# Requesting Sig!



## Future_Fighter (Feb 6, 2008)

I'm new at this so bare with me...

requesting a sig of fedor

title:The Last Emperor

sig size:the max it can be

colors in it:i would like the main colors to be red/white/black 

avatar:yes

sub-title:no

will pay uh like 5k credits?

on the design of how i want the sig.. surprise me :thumb02:


----------



## Steph05050 (Jun 4, 2008)

eh....had hard time with ideas on this one


----------



## MJB23 (Jan 26, 2007)

I'll see if I can come up with something tomorrow.


----------



## D.P. (Oct 8, 2008)

Same here son :thumbsup:


----------



## ThaMuffinMan (Oct 26, 2008)

decided to have a crack at it get at me if you want anything changed

Sig:








http://img136.imageshack.us/my.php?image=fedoremelianenkosig2xv7.jpg

Avatar:








http://img134.imageshack.us/my.php?image=fedoremelianenkoavatar2yr5.jpg


----------



## plazzman (Mar 29, 2007)

Word, I like that one ^^


----------



## NikosCC (May 16, 2007)

ThaMuffinMan said:


> decided to have a crack at it get at me if you want anything changed
> 
> Sig:
> 
> ...


I like this one..


----------



## ToeZup (Jan 7, 2008)

Great work ThaMuffinMan, nicely done. You too Steph.


----------



## ThaMuffinMan (Oct 26, 2008)

thanks for all the nice comments guys
got bored while waiting for part 2 of fight for the troops to dl so made it for him
trying to work off my rust havent made sigs in awhile


----------



## MJB23 (Jan 26, 2007)

ThaMuffinMan said:


> decided to have a crack at it get at me if you want anything changed
> 
> Sig:
> 
> ...


I like this one a lot too. I might not even make one now we'll see.


----------



## D.P. (Oct 8, 2008)

Lol, idk if i'm gonna make one either, depends on FF


----------



## ToeZup (Jan 7, 2008)

MJB23 said:


> I like this one a lot too. I might not even make one now we'll see.
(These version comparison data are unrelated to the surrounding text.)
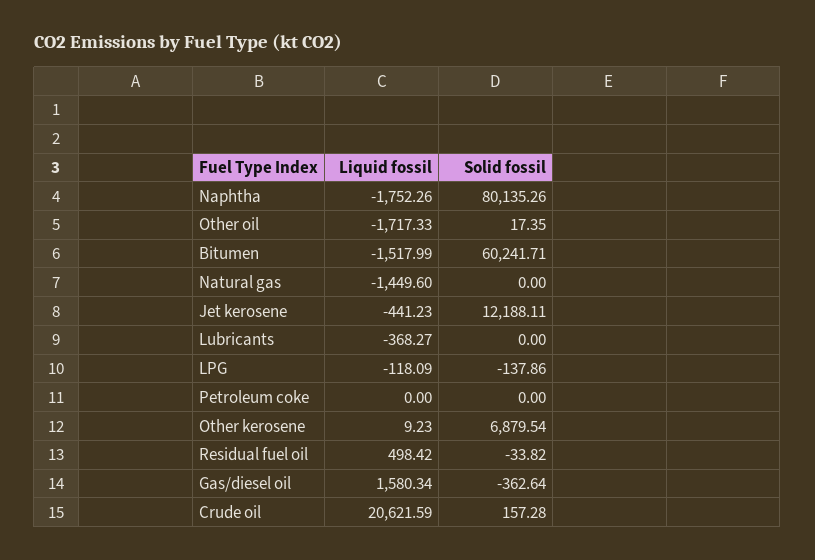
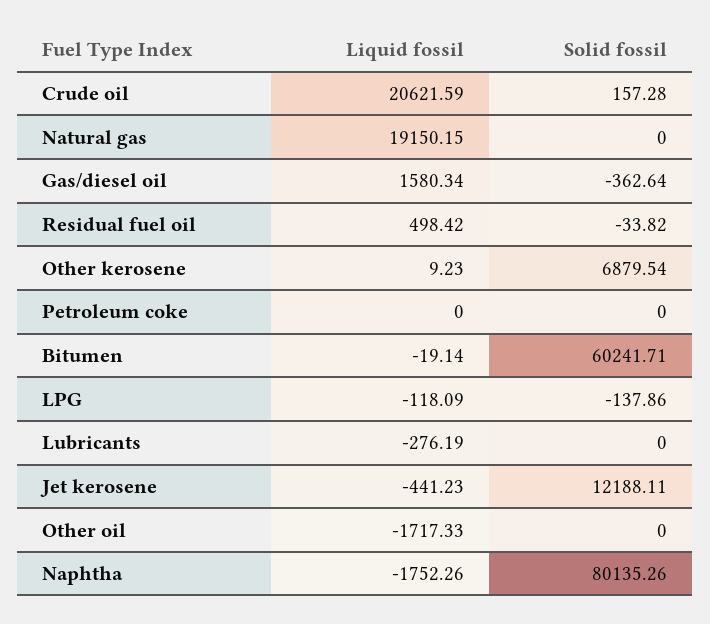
Solid fossil, Other oil: 17.35 -> 0
Liquid fossil, Bitumen: -1517.99 -> -19.14
Liquid fossil, Natural gas: -1449.6 -> 19150.15
Liquid fossil, Lubricants: -368.27 -> -276.19

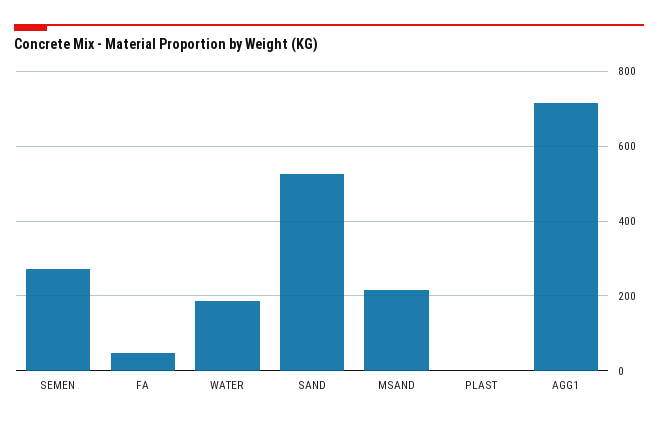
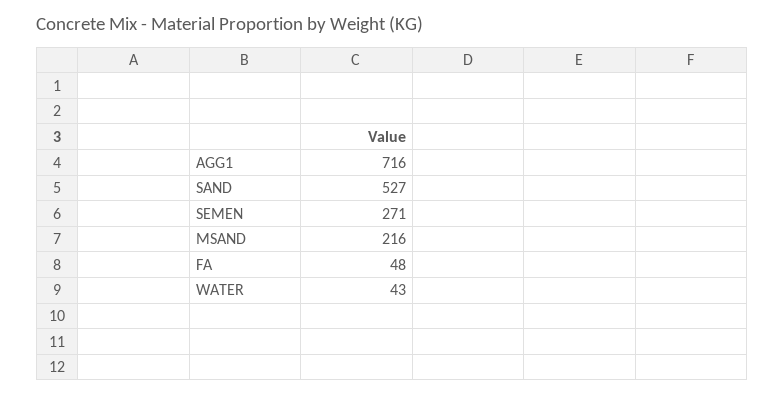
WATER: 180 -> 43
PLAST: 0 -> none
I hear that man. That sig and av are Game Over. So much so that you have been repped muffin. Enjoy that green.


----------



## D.P. (Oct 8, 2008)

Lol yea, i definitely repped him too.


----------



## Steph05050 (Jun 4, 2008)

great sig...like it a lot...mine totally sucked lol i realy hate it to the point i wanna pretend that i wasnt the person who made it lol


----------



## Future_Fighter (Feb 6, 2008)

Awesome job steph and muffin, Does anyone wanna try and beat it or should i just go ahead and buy that one now? :thumbsup:


----------



## D.P. (Oct 8, 2008)

I can only speak for myself, but I would say just go with that one.


----------



## MJB23 (Jan 26, 2007)

Wait till tonight and we'll see what I come up with.


----------



## Future_Fighter (Feb 6, 2008)

Ok 


.


----------



## eric2004bc (Apr 27, 2008)

ThaMuffinMan said:


> decided to have a crack at it get at me if you want anything changed
> 
> Sig:
> 
> ...


damn nice work there muffin man, 
good to have a new person doing GFX


----------



## D.P. (Oct 8, 2008)

Well I was bored an decided to give it a go:










Or..


----------



## MJB23 (Jan 26, 2007)

Meh?


----------